**What needs to be done:**
Only one stretch of the data below should be repeated: the lines from the line containing "- **TypeScript Native**: Complete" through the line containing "info | ❌ Rejected |", inclusive, exactly as they are.

**Supplied material:**
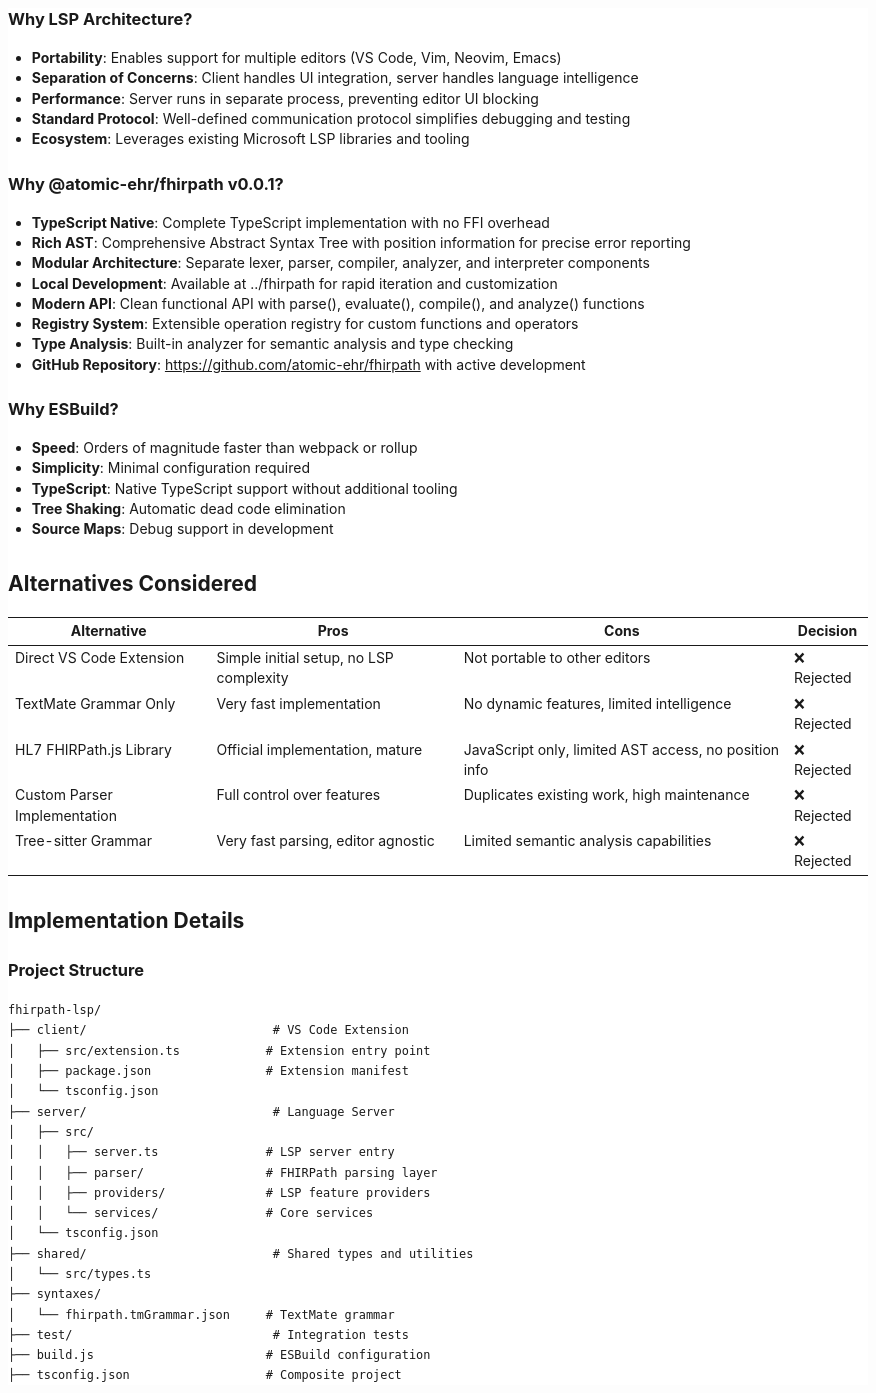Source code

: ### Why LSP Architecture?
- **Portability**: Enables support for multiple editors (VS Code, Vim, Neovim, Emacs)
- **Separation of Concerns**: Client handles UI integration, server handles language intelligence
- **Performance**: Server runs in separate process, preventing editor UI blocking
- **Standard Protocol**: Well-defined communication protocol simplifies debugging and testing
- **Ecosystem**: Leverages existing Microsoft LSP libraries and tooling

### Why @atomic-ehr/fhirpath v0.0.1?
- **TypeScript Native**: Complete TypeScript implementation with no FFI overhead
- **Rich AST**: Comprehensive Abstract Syntax Tree with position information for precise error reporting
- **Modular Architecture**: Separate lexer, parser, compiler, analyzer, and interpreter components
- **Local Development**: Available at ../fhirpath for rapid iteration and customization
- **Modern API**: Clean functional API with parse(), evaluate(), compile(), and analyze() functions
- **Registry System**: Extensible operation registry for custom functions and operators
- **Type Analysis**: Built-in analyzer for semantic analysis and type checking
- **GitHub Repository**: https://github.com/atomic-ehr/fhirpath with active development

### Why ESBuild?
- **Speed**: Orders of magnitude faster than webpack or rollup
- **Simplicity**: Minimal configuration required
- **TypeScript**: Native TypeScript support without additional tooling
- **Tree Shaking**: Automatic dead code elimination
- **Source Maps**: Debug support in development

## Alternatives Considered

| Alternative | Pros | Cons | Decision |
|-------------|------|------|----------|
| Direct VS Code Extension | Simple initial setup, no LSP complexity | Not portable to other editors | ❌ Rejected |
| TextMate Grammar Only | Very fast implementation | No dynamic features, limited intelligence | ❌ Rejected |
| HL7 FHIRPath.js Library | Official implementation, mature | JavaScript only, limited AST access, no position info | ❌ Rejected |
| Custom Parser Implementation | Full control over features | Duplicates existing work, high maintenance | ❌ Rejected |
| Tree-sitter Grammar | Very fast parsing, editor agnostic | Limited semantic analysis capabilities | ❌ Rejected |

## Implementation Details

### Project Structure
```
fhirpath-lsp/
├── client/                          # VS Code Extension
│   ├── src/extension.ts            # Extension entry point
│   ├── package.json                # Extension manifest
│   └── tsconfig.json
├── server/                          # Language Server
│   ├── src/
│   │   ├── server.ts               # LSP server entry
│   │   ├── parser/                 # FHIRPath parsing layer
│   │   ├── providers/              # LSP feature providers
│   │   └── services/               # Core services
│   └── tsconfig.json
├── shared/                          # Shared types and utilities
│   └── src/types.ts
├── syntaxes/
│   └── fhirpath.tmGrammar.json     # TextMate grammar
├── test/                            # Integration tests
├── build.js                        # ESBuild configuration
├── tsconfig.json                   # Composite project
```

**Output of the task:**
- **TypeScript Native**: Complete TypeScript implementation with no FFI overhead
- **Rich AST**: Comprehensive Abstract Syntax Tree with position information for precise error reporting
- **Modular Architecture**: Separate lexer, parser, compiler, analyzer, and interpreter components
- **Local Development**: Available at ../fhirpath for rapid iteration and customization
- **Modern API**: Clean functional API with parse(), evaluate(), compile(), and analyze() functions
- **Registry System**: Extensible operation registry for custom functions and operators
- **Type Analysis**: Built-in analyzer for semantic analysis and type checking
- **GitHub Repository**: https://github.com/atomic-ehr/fhirpath with active development

### Why ESBuild?
- **Speed**: Orders of magnitude faster than webpack or rollup
- **Simplicity**: Minimal configuration required
- **TypeScript**: Native TypeScript support without additional tooling
- **Tree Shaking**: Automatic dead code elimination
- **Source Maps**: Debug support in development

## Alternatives Considered

| Alternative | Pros | Cons | Decision |
|-------------|------|------|----------|
| Direct VS Code Extension | Simple initial setup, no LSP complexity | Not portable to other editors | ❌ Rejected |
| TextMate Grammar Only | Very fast implementation | No dynamic features, limited intelligence | ❌ Rejected |
| HL7 FHIRPath.js Library | Official implementation, mature | JavaScript only, limited AST access, no position info | ❌ Rejected |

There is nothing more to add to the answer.